Category Archives: ownership of learning

Class Meetings

This is the first in a series of blog posts about different strategies I use to help my students take ownership of their learning. Today’s post is about class meetings.

Recently there was an online debate about what comes first, ownership of learning or engagement? Although I don’t think we came to a consensus on this, we did agree that both are important and need to be cultivated with equal force. As for me, some days I think engagement must come first and other days I am convinced that giving kids control over their learning is what will get them engaged. Therefore, I try to strike a balance between the two because I think some kids may not ready to take control of their learning. They have been too coddled or never given the opportunity to make even simple decisions in the classroom. Therefore, they become entirely dependent on the teacher to make all decisions for them. It takes a long time to break that dependency, but it’s well worth it for the children and the health of the classroom community. Even though these students may recognize the freedom that ownership of their own learning can offer them, they are not yet ready to take the first steps towards becoming active, independent learners. That’s why I introduce a variety of structures in the classroom to help facilitate this process.

In my classroom this year, my grade 5 students conducted weekly class meetings. On some weeks, they were able to have a total of two or three class meetings lasting 15 – 20 minutes each and, on other weeks, our schedule made that prohibitive. Either way, the kids ran the class meetings by setting the agenda (addressing problems that they had identified throughout the week); having class “referees” to lead the meetings (the referees changed on a regular basis); and making decisions through a self-made process that included discussion, offering solutions, and voting. The results of the vote would then be implemented in our classroom. Although I tried to stay out of these discussions as much as possible, I wasn’t always successful. Sometimes I would intervene when it seemed that things were getting out of hand. To be honest, I think I may have talked too much. My goals for next year are to (1) help kids set norms and expectations for the meetings and (2) to teach the first set of referees how to run a meeting effectively. This first pair would then teach the next two referees and so on. My hope is that by doing this backstage work early, I will not get too involved in their discussions.

The list that follows gives an idea of the kinds of problems that the kids addressed during these meetings:

  • how to take turns talking during class meeting in an orderly manner
  • how to make sure that devices are handled with care when stored
  • how to address the lack of pencils and other writing tools because students were being careless
  • deciding which class jobs were needed or not (this conversation happened at least three times during the school year)
  • how to take turns with the two bean bags in the class so that everyone has a fair turn
  • using the bathroom without asking for permission from the teacher
  • listening to music during class time
  • soliciting ideas for the newly minted grades 3 – 5 student leadership council

I did stress that whatever decision the class came up with had to be something that we could all implement and live with. For the most part, this wasn’t a problem although they definitely tested the waters at the beginning of the year.

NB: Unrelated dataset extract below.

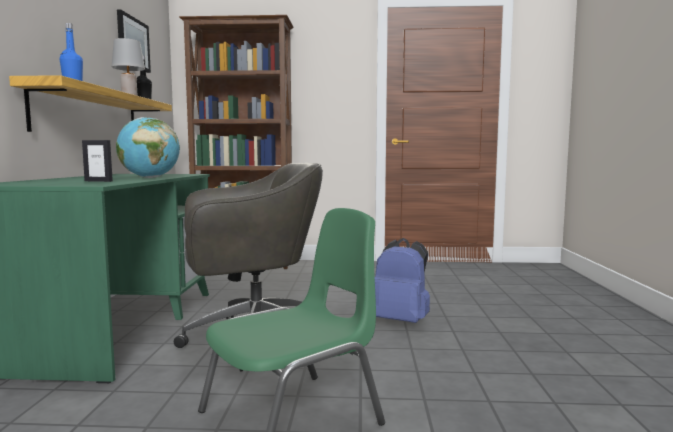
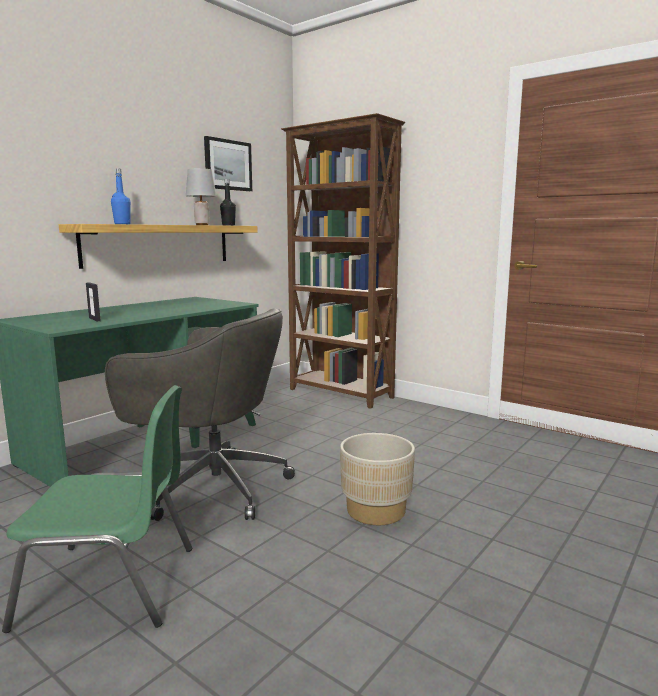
camera: 35 degrees right, 5 degrees up
globe [116,117,180,178] -> none
blue backpack [375,238,430,323] -> beige planter [340,433,415,525]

Next school year, I plan to implement class meetings again. They give kids some control right from the beginning of the year about what happens in the classroom. They allow all students to have a voice without the teacher interfering too much. They help students engage in the day-to-day workings of the classroom. They set the stage for further involvement in learning. They give kids experience with democratic structures.

I would love to hear from others who have tried class meetings in their classroom. How did it go? What worked? What didn’t work? Or, if you have other examples of how you engage and/or give kids ownership of their learning, please share here. I would love to try new strategies in the fall.